Мог ли древний бог [599] яснее обличить людей в незнании бога и лучше
преподать им, что религия есть не что иное, как их собственное измышление,
необходимое для поддержания человеческого общества, чем заявив - как он это
сделал - тем, кто искал наставления у его треножника, что истинной религией
для каждого является та, которая охраняется обычаем той страны, где он
родился? О господи!

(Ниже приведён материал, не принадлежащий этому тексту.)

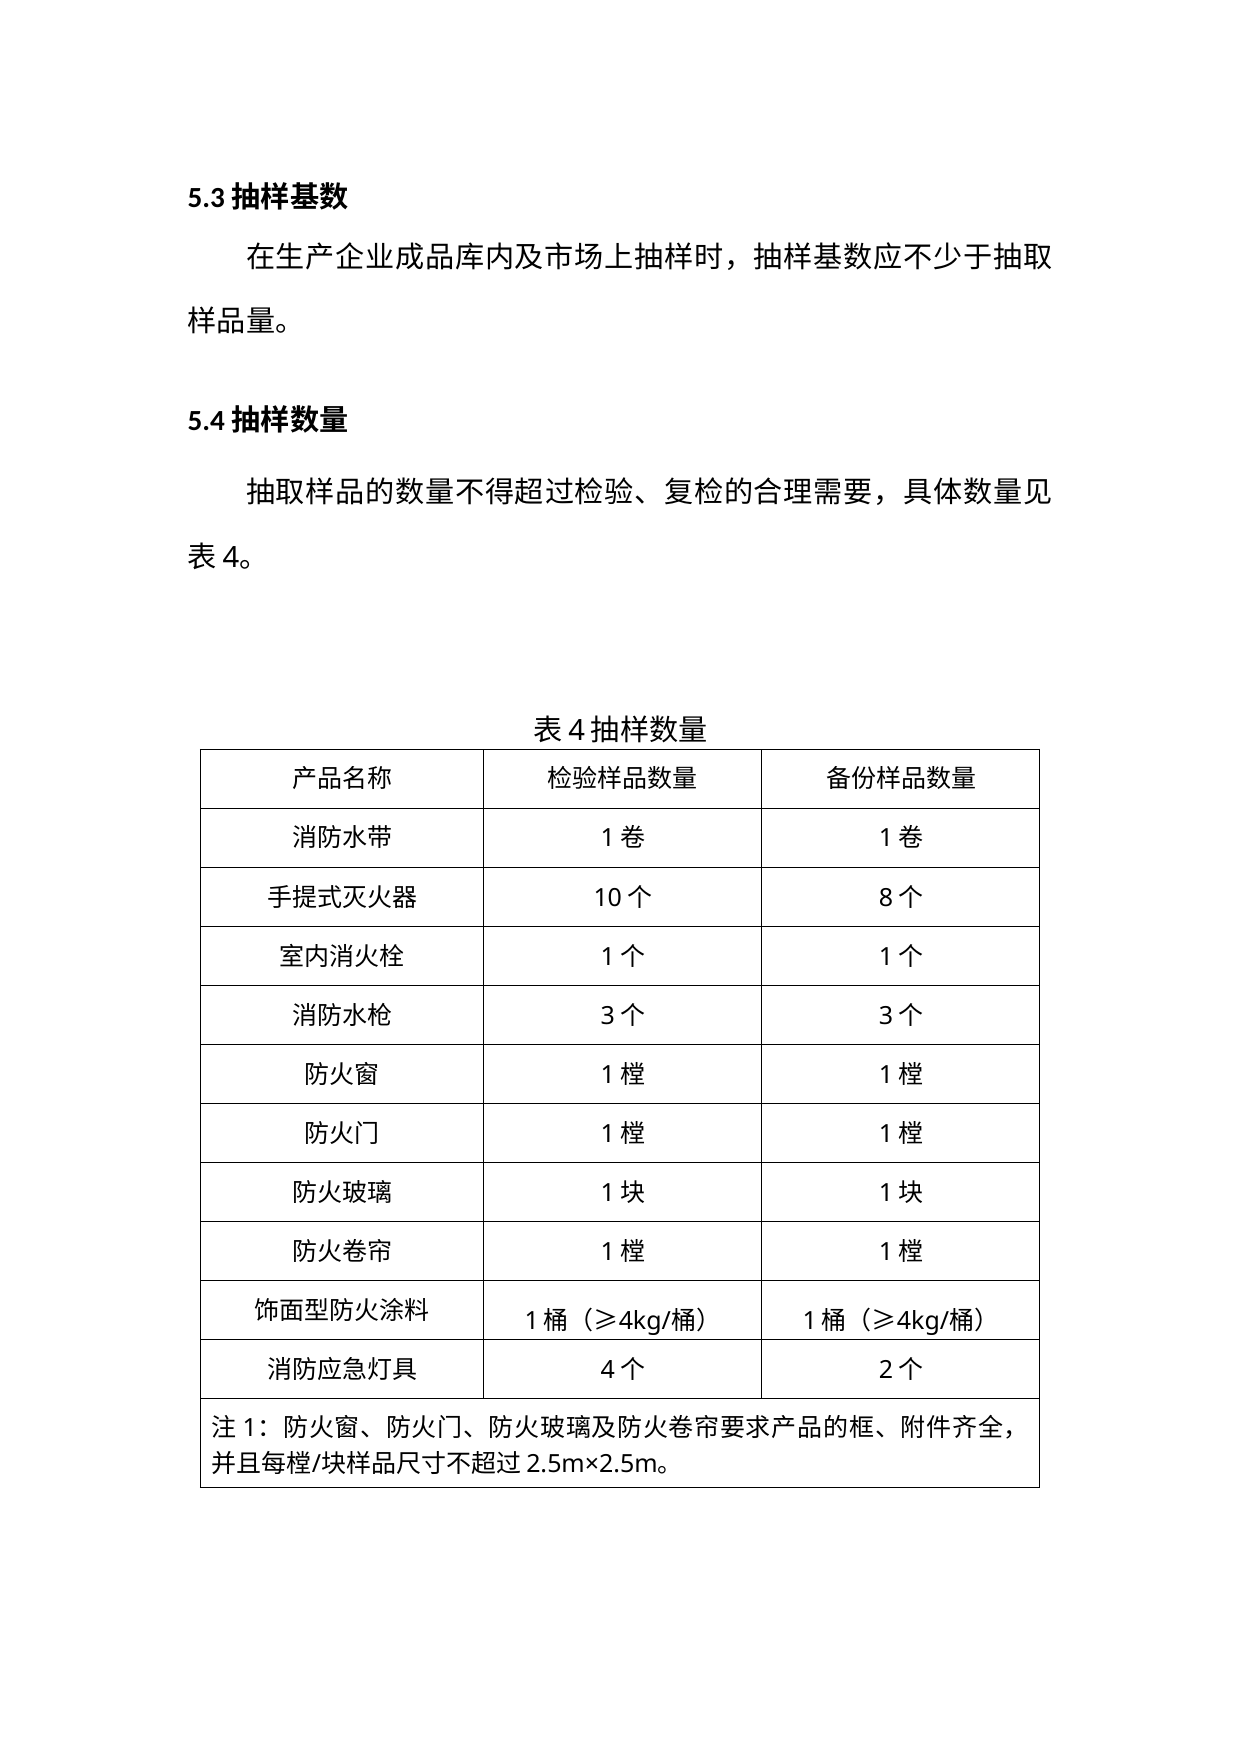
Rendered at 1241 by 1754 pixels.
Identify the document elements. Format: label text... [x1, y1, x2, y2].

table_cell 2个 [762, 1340, 1039, 1398]
table_header 备份样品数量 [762, 750, 1039, 808]
table_cell 1桶（≥4kg/桶） [762, 1281, 1039, 1339]
table_cell 1块 [762, 1163, 1039, 1221]
table_cell 1樘 [762, 1104, 1039, 1162]
table_cell 室内消火栓 [201, 927, 483, 985]
text 在生产企业成品库内及市场上抽样时，抽样基数应不少于抽取样品量。 [187, 234, 1053, 339]
table_cell 10个 [484, 868, 761, 926]
table_cell 4个 [484, 1340, 761, 1398]
text 表4抽样数量 [187, 706, 1053, 749]
table_cell 消防应急灯具 [201, 1340, 483, 1398]
table_cell 消防水带 [201, 809, 483, 867]
table_cell 3个 [762, 986, 1039, 1044]
table_header 产品名称 [201, 750, 483, 808]
table_cell 防火卷帘 [201, 1222, 483, 1280]
table_cell 1樘 [762, 1045, 1039, 1103]
table_cell 1卷 [762, 809, 1039, 867]
table_header 检验样品数量 [484, 750, 761, 808]
subtitle 5.4 抽样数量 [187, 386, 1053, 451]
table_cell 1樘 [484, 1222, 761, 1280]
table_cell 1樘 [484, 1104, 761, 1162]
table_cell 手提式灭火器 [201, 868, 483, 926]
table_cell 1块 [484, 1163, 761, 1221]
table_cell 1卷 [484, 809, 761, 867]
subtitle 5.3 抽样基数 [187, 162, 1053, 227]
table_cell 防火窗 [201, 1045, 483, 1103]
table_cell 注1：防火窗、防火门、防火玻璃及防火卷帘要求产品的框、附件齐全，并且每樘/块样品尺寸不超过2.5m×2.5m。 [201, 1399, 1039, 1487]
table_cell 1桶（≥4kg/桶） [484, 1281, 761, 1339]
table_cell 1樘 [484, 1045, 761, 1103]
table_cell 防火玻璃 [201, 1163, 483, 1221]
table_cell 饰面型防火涂料 [201, 1281, 483, 1339]
table_cell 1樘 [762, 1222, 1039, 1280]
table_cell 1个 [484, 927, 761, 985]
text 抽取样品的数量不得超过检验、复检的合理需要，具体数量见表4。 [187, 457, 1053, 587]
table_cell 8个 [762, 868, 1039, 926]
table_cell 防火门 [201, 1104, 483, 1162]
table_cell 1个 [762, 927, 1039, 985]
table_cell 消防水枪 [201, 986, 483, 1044]
table_cell 3个 [484, 986, 761, 1044]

Kaк мы должны благодарить милостивого нашего создателя
за то, что он освободил нашу религию от случайных и произвольных верований и
основал ее на нерушимом фундаменте его святого слова [600]!
Действительно, что может преподать нам в этом случае философия?
Следовать законам своей страны, иначе говоря - ввериться волнующемуся морю
мнений каждого народа или государя, которые будут рисовать мне
справедливость каждый по-своему и придавать ей разные обличил, в зависимости
от того, как будут меняться их страсти? Такая изменчивость суждений не по
мне. Что это за благо, которое я вчера видел в почете, но которое завтра уже
не будет пользоваться им и которое переезд через какую-нибудь речку
превращает в преступление? Что это за истина, которую ограничивают
какие-нибудь горы и которая становится ложью для людей по ту сторону этих
гор [601]?
Но смешно, когда философы, желая придать законам какую-то
достоверность, утверждают, что существуют некоторые незыблемые и постоянные,
неизменные законы нравственности, которые они именуют естественными и
которые в силу самой их сущности заложены в человеческом роде. Одни уверяют,
что таких естественных законов три, другие - что четыре; кто считает, что их
больше, а кто - меньше. Эти разногласия подтверждают только, что указанная
разновидность законов столь же сомнительна, как и все остальные. Эти жалкие
законы (ибо как назвать их иначе, если из бесконечного множества законов нет
ни одного, который по милости судьбы или по случайно выпавшему жребию был бы
повсеместно принят с общего согласия всех народов?) столь ничтожны, что даже
из этих трех или четырех избранных законов нет ни одного, которого не
отвергли бы не то что один какой-нибудь, а многие народы. Между тем всеобщее
признание - это единственный показатель достоверности, который можно было бы
привести в подтверждение некоторых естественных законов: ибо мы, несомненно,
все беспрекословно следовали бы тому, что действительно было бы установлено
природой. И не только целый народ, но и каждый отдельный человек воспринял
бы как насилие или принуждение, если бы кто-нибудь захотел толкнуть его на
действия, противоречащие этому закону. Но пусть мне покажут воочию
какой-нибудь закон, удовлетворяющий этому условию. Протагор и Аристон
считали, что справедливость законов покоится единственно на авторитете и
мнении законодателя, вследствие чего если отнять этот признак, то благое и
почтенное потеряют свои качества и станут пустыми названиями безразличных
вещей. Фрасимах [602] у Платона заявляет, что нет другого права, кроме
интереса сильнейшего. Нет большей пестроты и различий, чем в области обычаев
и законов. Какая-нибудь вещь, которая в одном месте считается гнусной и
предосудительной, в другом одобряется, например умение воровать в
Лакедемоне. У нас под страхом смерти запрещаются браки между близкими
родственниками, в других же местах они, наоборот, в почете:
gentes esse feruntur
In quibus et nato genetrix, et nata parenti
Iungitur, et pietas gemmato crescit amore.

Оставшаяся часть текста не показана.